M. Zadek reconnaît qu'il n'existe pas d'objectifs clés pour la biodiversité ou d'autres types de capital naturel, comme c'est le cas pour le climat, mais il affirme que le manque de normalisation des mesures n'est pas une raison pour l'inaction de la communauté financière.

"J'ai entendu une voix éminente au sein de la communauté du financement du développement dire que la raison pour laquelle ils n'effectuent pas de test de résistance de la nature pour leur portefeuille est qu'il n'y a pas de normalisation des données", a-t-il déclaré. "Je pense que ce genre d'affirmation doit être rejeté catégoriquement.

"Le manque de normalisation n'est qu'une excuse pour ne pas avancer, et nous pouvons faire beaucoup pour progresser.

La 15e réunion de la Conférence des parties (COP 15) à la Convention sur la diversité biologique (CDB), qui se tiendra prochainement à Kunming, en Chine, pourrait constituer un moment clé dans les discussions sur l'intégration de la biodiversité dans des considérations financières plus larges. Toutefois, cet événement risque d'être encore retardé, comme l'a révélé Environmental Finance.

M. Zadek a déclaré : "Nous ne savons pas encore ce qui nous attend : "Si l'on connaît un peu la Chine, on sait qu'elle choisit soigneusement son moment pour annoncer des choses destinées à choquer, à étonner et souvent à plaire.

"Nous l'avons vu dans le domaine du climat et je m'attends à ce que, à mesure que nous nous approchons de la CDB avec la Chine comme hôte, nous voyions des lapins sortir du chapeau proverbial. Non seulement je ne pense pas que la conférence sera annulée, mais je pense que des annonces importantes seront faites au cours de l'événement.

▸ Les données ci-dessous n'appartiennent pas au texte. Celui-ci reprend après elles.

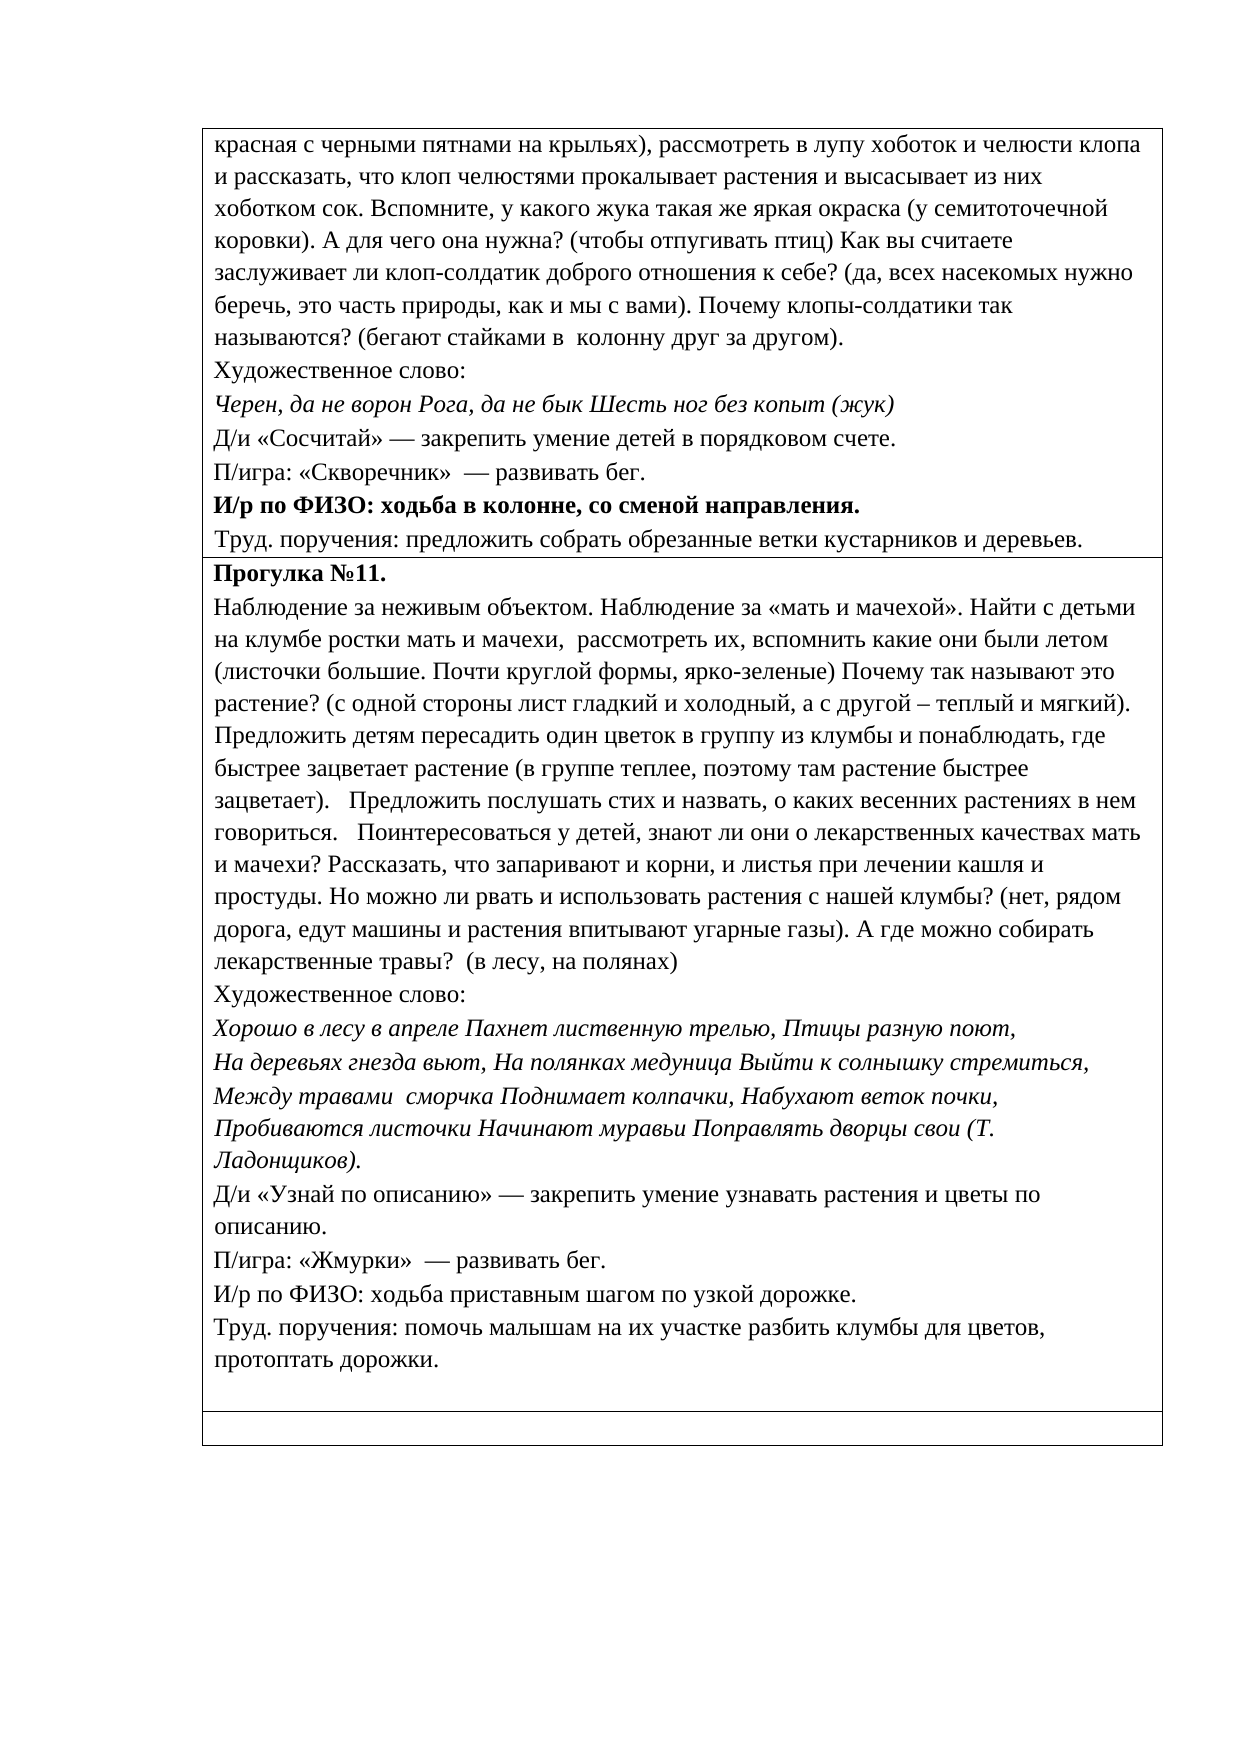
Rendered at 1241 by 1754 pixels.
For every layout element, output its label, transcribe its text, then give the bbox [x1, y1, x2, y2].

table_cell Прогулка №11. Наблюдение за неживым объектом. Наблюдение за «мать и мачехой». Найти с детьми на клумбе ростки мать и мачехи, рассмотреть их, вспомнить какие они были летом (листочки большие. Почти круглой формы, ярко-зеленые) Почему так называют это растение? (с одной стороны лист гладкий и холодный, а с другой – теплый и мягкий). Предложить детям пересадить один цветок в группу из клумбы и понаблюдать, где быстрее зацветает растение (в группе теплее, поэтому там растение быстрее зацветает). Предложить послушать стих и назвать, о каких весенних растениях в нем говориться. Поинтересоваться у детей, знают ли они о лекарственных качествах мать и мачехи? Рассказать, что запаривают и корни, и листья при лечении кашля и простуды. Но можно ли рвать и использовать растения с нашей клумбы? (нет, рядом дорога, едут машины и растения впитывают угарные газы). А где можно собирать лекарственные травы? (в лесу, на полянах) Художественное слово: Хорошо в лесу в апреле Пахнет лиственную трелью, Птицы разную поют, На деревьях гнезда вьют, На полянках медуница Выйти к солнышку стремиться, Между травами сморчка Поднимает колпачки, Набухают веток почки, Пробиваются листочки Начинают муравьи Поправлять дворцы свои (Т. Ладонщиков). Д/и «Узнай по описанию» — закрепить умение узнавать растения и цветы по описанию. П/игра: «Жмурки» — развивать бег. И/р по ФИЗО: ходьба приставным шагом по узкой дорожке. Труд. поручения: помочь малышам на их участке разбить клумбы для цветов, протоптать дорожки. [203, 558, 1162, 1411]
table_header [203, 129, 1162, 557]
table_cell [203, 1412, 1162, 1445]
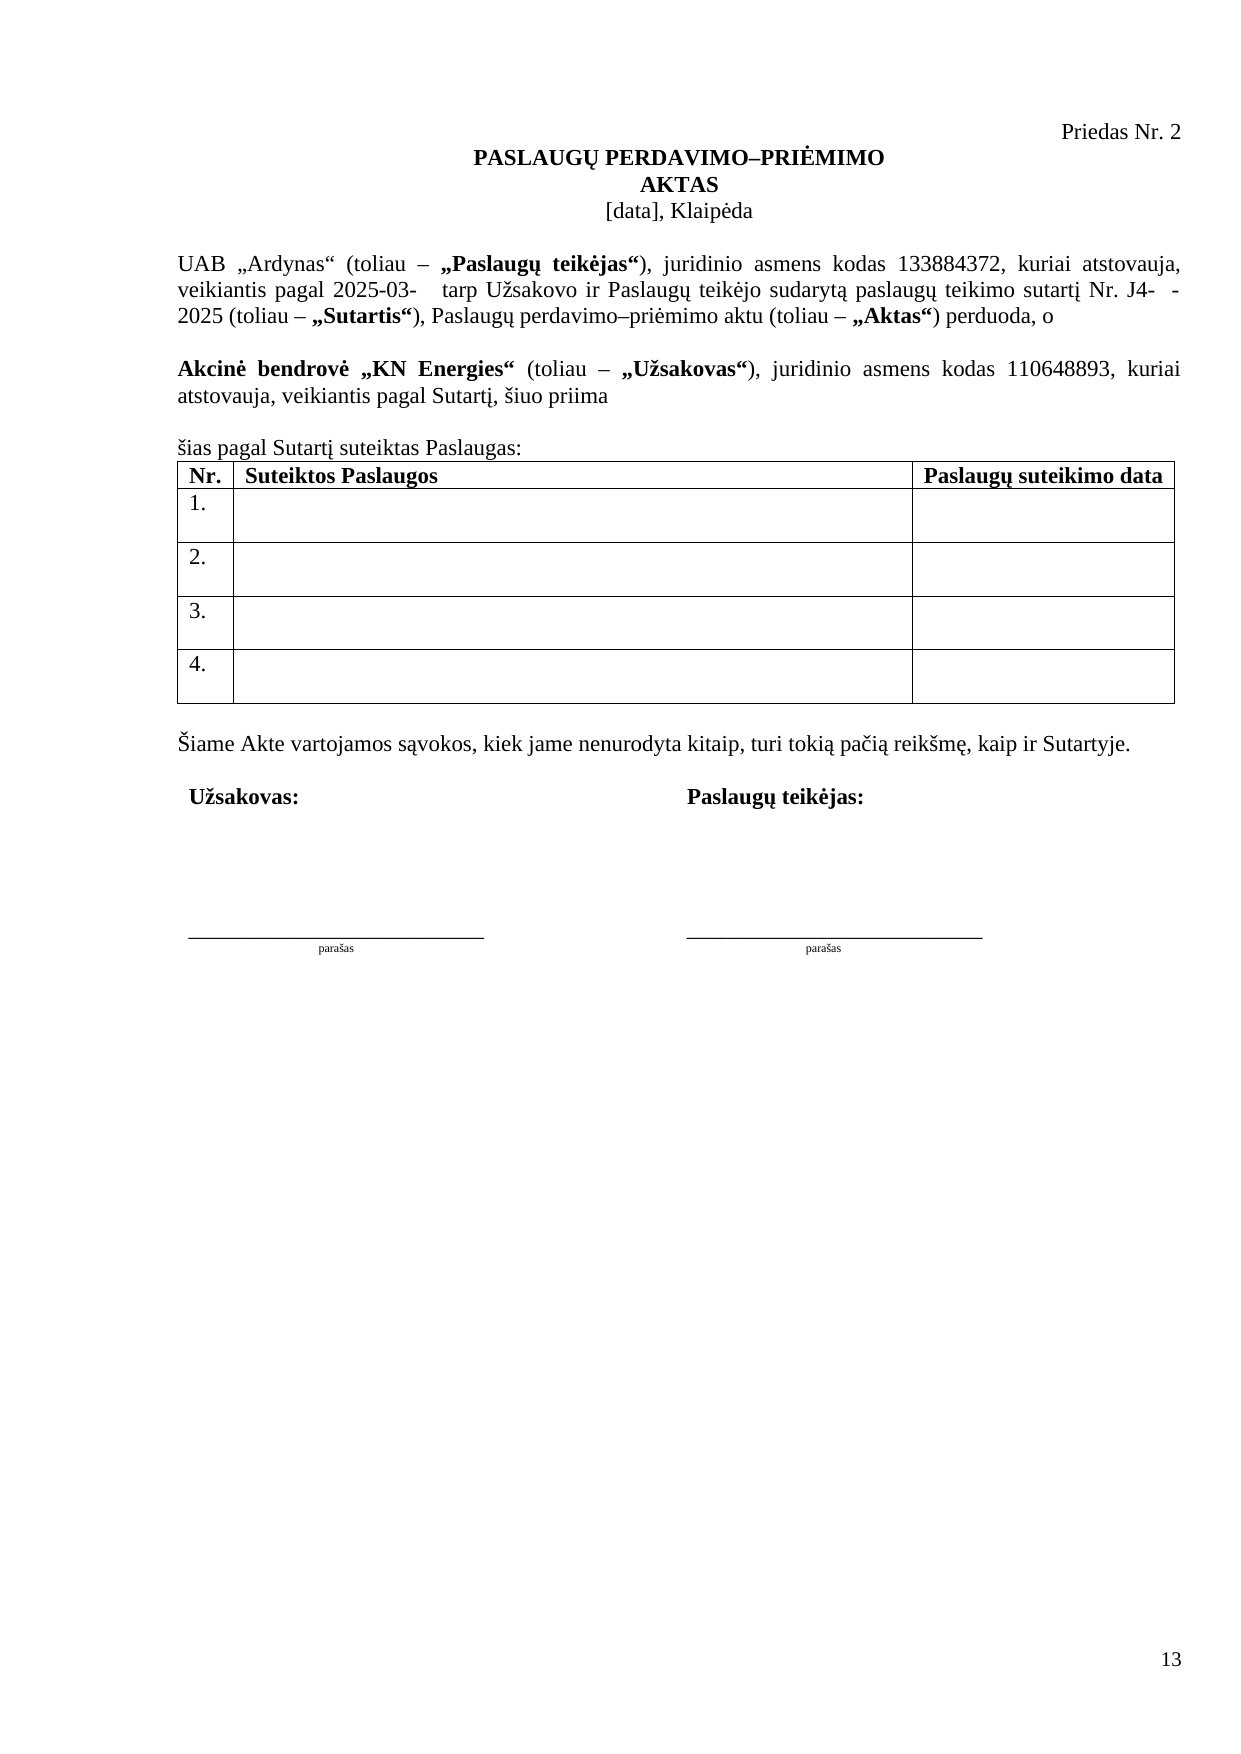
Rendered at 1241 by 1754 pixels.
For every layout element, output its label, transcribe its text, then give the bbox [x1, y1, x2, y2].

M. Zadek a déclaré que le secteur alimentaire serait au cœur de la résolution des problèmes liés au capital naturel, le décrivant comme un secteur clé pour la nature, le climat, l'inclusion sociale et la santé publique. Il a identifié les considérations autour de l'alimentation, des chaînes d'approvisionnement à l'accès à des régimes alimentaires nutritifs, comme des éléments clés de l'agenda international pour l'année à venir, soulignant des développements tels que la Commission économique des systèmes alimentaires établie en 2020, et le Secrétaire général des Nations unies convoquant un Sommet des systèmes alimentaires pour le mois de septembre prochain.

Il a déclaré : "C'est essentiel, car il est de plus en plus évident que le système alimentaire est fragile en raison de sa vulnérabilité au climat et aux dommages causés à la nature".